This guy sent me a PM thanking me for a post I had made in his other thread- then went on to be nasty about people again after trying to tell me that he's really not a bad guy........

I'm still befuddled and confused by it all.......


----------



## Spanky (Feb 28, 2007)

Green Eyed Fairy said:


> This guy sent me a PM thanking me for a post I had made in his other thread- then went on to be nasty about people again after trying to tell me that he's really not a bad guy........
> 
> I'm still befuddled and confused by it all.......



I think a very smart man once said (actually it was yesterday).

"All men are trolls.
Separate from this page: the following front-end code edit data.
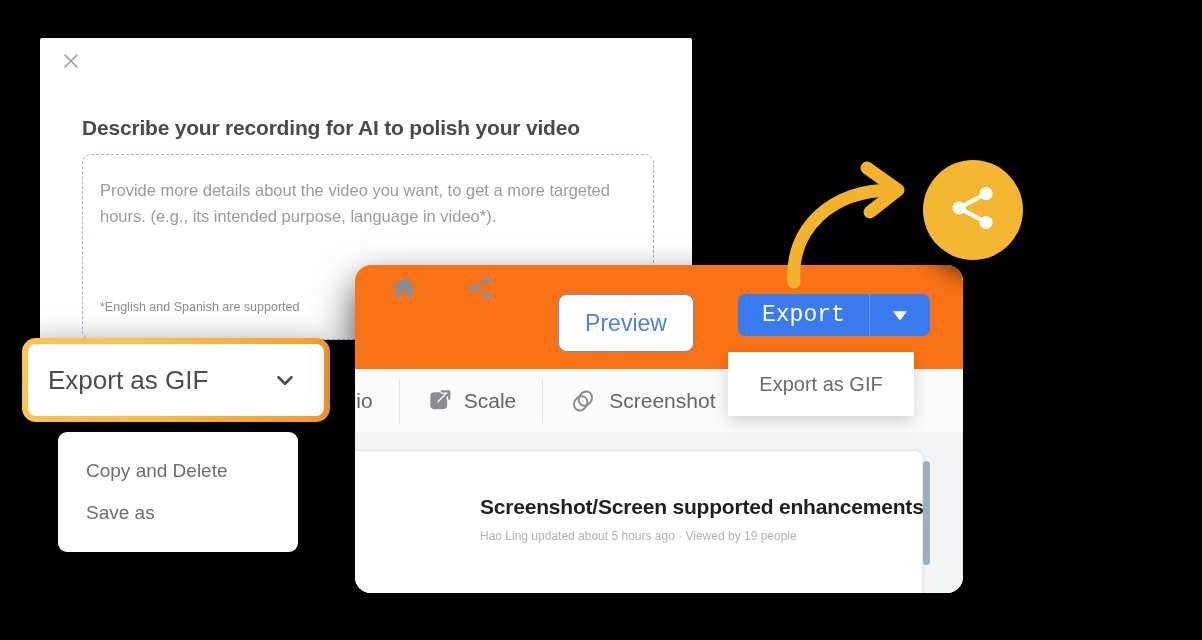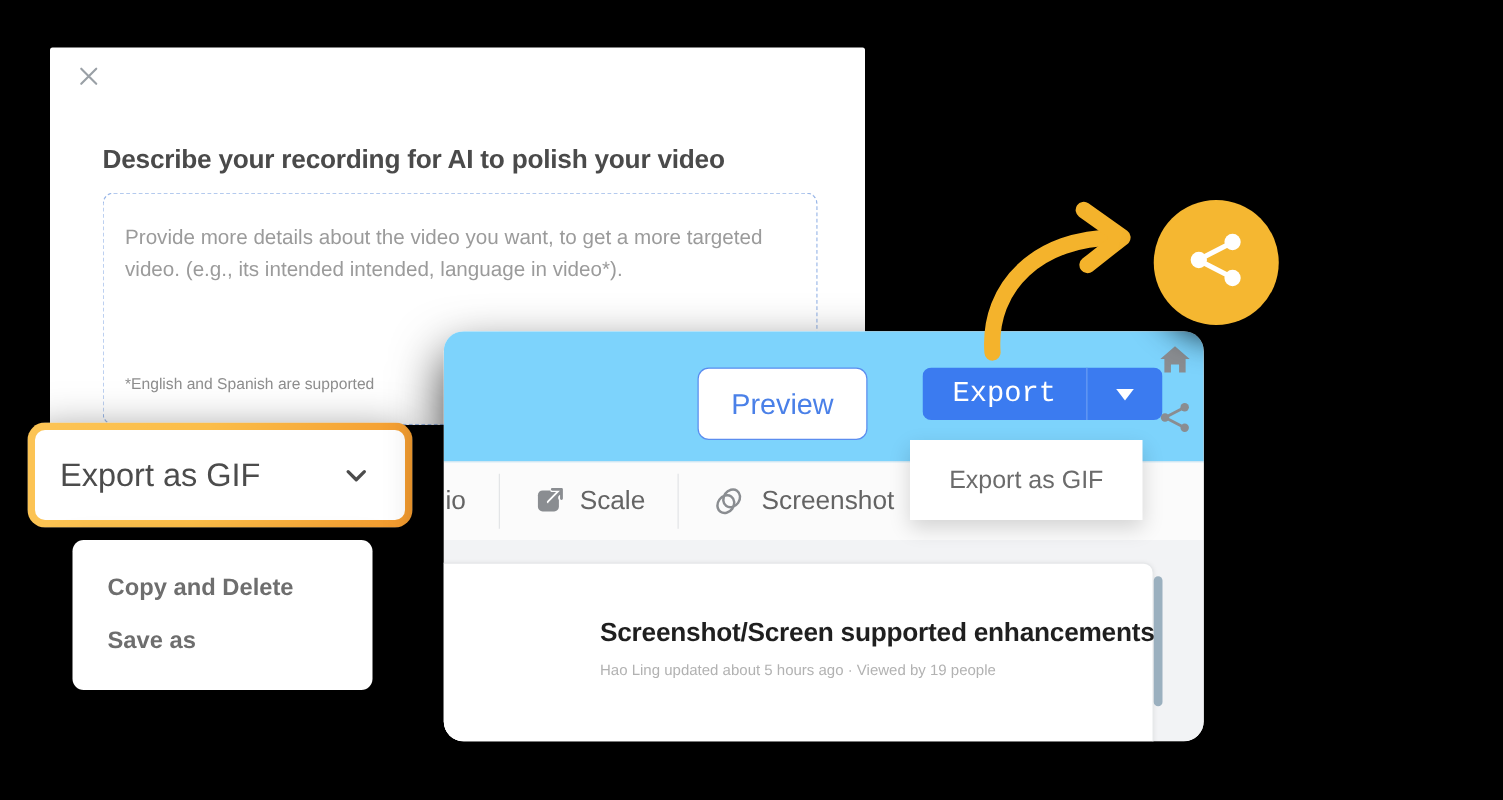--- a/index.html
+++ b/index.html
@@ -111,44 +111,43 @@
     padding: 18px 0;
   }
   .ctx-item {
     height: 42px;
     display: flex; align-items: center;
     padding: 0 28px;
     font-size: 19px;
     color: #6e6e6e;
     cursor: pointer;
     white-space: nowrap;
-    font-weight: bold;
   }
 
   
   #editor-panel {
     position: absolute;
     left: 355px; top: 265px;
     width: 608px; height: 328px;
     background: #ffffff;
     border-radius: 16px;
     box-shadow: 0 18px 40px rgba(0,0,0,0.75);
     overflow: visible;
   }
   #editor-clip {
     position: absolute; inset: 0;
     border-radius: 16px;
     overflow: hidden;
   }
   #editor-toolbar {
     position: absolute;
     left: 0; top: 0; right: 0; height: 105px;
-    background: #7dd3fc;
+    background: #f97316;
     border-bottom: 1px solid #eceef0;
-    display: flex; align-items: flex-end; flex-direction: column;
+    display: flex; align-items: flex-start;
   }
   .tb-icon {
     width: 46px; height: 46px;
     display: flex; align-items: center; justify-content: center;
     color: #8a8d91;
     cursor: pointer;
   }
   #tb-home { margin-left: 26px; }
   #tb-share { margin-left: 30px; }
   #preview-btn {
@@ -287,21 +286,21 @@
 
     <div id="ai-close">
       <svg width="20" height="20" viewBox="0 0 20 20" fill="none" stroke="currentColor" stroke-width="1.7" stroke-linecap="round">
         <path d="M4 4 L16 16 M16 4 L4 16"></path>
       </svg>
     </div>
 
     <div id="ai-title">Describe your recording for AI to polish your video</div>
 
     <div id="ai-textarea">
-      <div id="ai-placeholder">Provide more details about the video you want, to get a more targeted video. (e.g., its intended intended, language in video*).</div>
+      <div id="ai-placeholder">Provide more details about the video you want, to get a more targeted hours. (e.g., its intended purpose, language in video*).</div>
       <div id="ai-note">*English and Spanish are supported</div>
     </div>
 
     <div id="ai-counter">0 / 2000 characters</div>
   </div>
 
   <div id="gif-select-wrap">
     <div id="gif-select">
       <span id="gif-select-label">Export as GIF</span>
       <span id="gif-chevron">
Some of us have learned to place nice."

That smart man was Fuzzy. 

Please no be fuddled.


----------



## Tragdor (Feb 28, 2007)

Spanky said:


> mmmmmmm... torlls!




oh. Left my gold coins in my other pants, looks like I am not going to be able to cross this bridge.


----------



## Wagimawr (Feb 28, 2007)

Tragdor said:


> looks like I am not going to be able to cross this bridge.


I think you'll be fine.


----------



## gypsy (Feb 28, 2007)

Tina said:


> Gypsy, that picture is hilarious. Rep for my first laugh of the day. Thank you!



My pleasure, milady.


----------



## gypsy (Feb 28, 2007)

May we please change the name of this thread to "random pictures that have nothing to do with anything else"?

PLEEEEEEEEASE????????


----------



## babyjeep21 (Mar 1, 2007)

Here.... I'll go first Dee!

I took this picture in Savannah this summer while on vacation. I like to call this... a jellyfish. 

View attachment jelly.jpg


----------



## Blackjack (Mar 1, 2007)

babyjeep21 said:


> Here.... I'll go first Dee!
> 
> I took this picture in Savannah this summer while on vacation. I like to call this... a jellyfish.



Cock goes where?


----------



## babyjeep21 (Mar 1, 2007)

Blackjack said:


> Cock goes where?



I'm sorry... Did you have a relevant question or do I need to draw you a picture?


----------



## gypsy (Mar 2, 2007)

babyjeep21 said:


> Here.... I'll go first Dee!
> 
> I took this picture in Savannah this summer while on vacation. I like to call this... a jellyfish.



O....MA.....GAWD!

Jeepy, I'm scared. Hold me close.


----------



## babyjeep21 (Mar 2, 2007)

gypsy said:


> O....MA.....GAWD!
> 
> Jeepy, I'm scared. Hold me close.



Darlin... I'll do anything you want.

I miss you. :wubu:


----------



## OfftoOtherPlaces (Mar 2, 2007)

BPAC said:


> ~Trashed~
> 
> * Im still thinking about putting up my REAL picture.



Everytime this guy posts, I get so confused...


----------